*AIM OF THE EXERCISE*:
How many lines in the material below contain the string "right"? Reply with the number alone.

(Records from a data source)
*****

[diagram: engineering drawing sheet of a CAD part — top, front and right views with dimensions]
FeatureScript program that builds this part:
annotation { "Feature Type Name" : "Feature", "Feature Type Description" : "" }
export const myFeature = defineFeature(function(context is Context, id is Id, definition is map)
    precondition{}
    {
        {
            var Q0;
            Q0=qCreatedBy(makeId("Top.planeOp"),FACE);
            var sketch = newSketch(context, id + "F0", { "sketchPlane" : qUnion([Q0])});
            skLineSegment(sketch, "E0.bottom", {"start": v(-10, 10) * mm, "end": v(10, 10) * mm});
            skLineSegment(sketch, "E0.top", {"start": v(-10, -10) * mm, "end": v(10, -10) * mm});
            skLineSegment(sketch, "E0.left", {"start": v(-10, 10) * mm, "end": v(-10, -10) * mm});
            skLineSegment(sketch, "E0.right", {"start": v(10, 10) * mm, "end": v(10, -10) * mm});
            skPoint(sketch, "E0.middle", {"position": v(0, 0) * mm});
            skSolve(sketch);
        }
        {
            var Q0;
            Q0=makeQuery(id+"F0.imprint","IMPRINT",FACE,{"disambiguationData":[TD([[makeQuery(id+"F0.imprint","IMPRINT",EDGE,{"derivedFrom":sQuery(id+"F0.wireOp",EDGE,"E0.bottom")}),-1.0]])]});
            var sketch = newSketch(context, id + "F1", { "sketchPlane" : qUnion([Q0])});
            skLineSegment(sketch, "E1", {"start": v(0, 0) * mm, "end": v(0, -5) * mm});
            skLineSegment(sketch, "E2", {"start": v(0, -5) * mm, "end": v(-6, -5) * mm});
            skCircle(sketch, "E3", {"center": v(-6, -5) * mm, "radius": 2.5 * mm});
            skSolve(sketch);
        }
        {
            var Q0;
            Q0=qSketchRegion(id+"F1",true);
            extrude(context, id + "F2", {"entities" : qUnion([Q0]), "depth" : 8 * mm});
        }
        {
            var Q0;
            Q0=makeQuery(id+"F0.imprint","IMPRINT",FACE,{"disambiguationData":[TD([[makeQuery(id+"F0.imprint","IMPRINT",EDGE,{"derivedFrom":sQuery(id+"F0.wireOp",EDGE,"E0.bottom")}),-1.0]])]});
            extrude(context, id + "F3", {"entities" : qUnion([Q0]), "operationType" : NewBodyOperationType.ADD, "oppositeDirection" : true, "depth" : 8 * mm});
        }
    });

*****

*FULL RESPONSE*:
2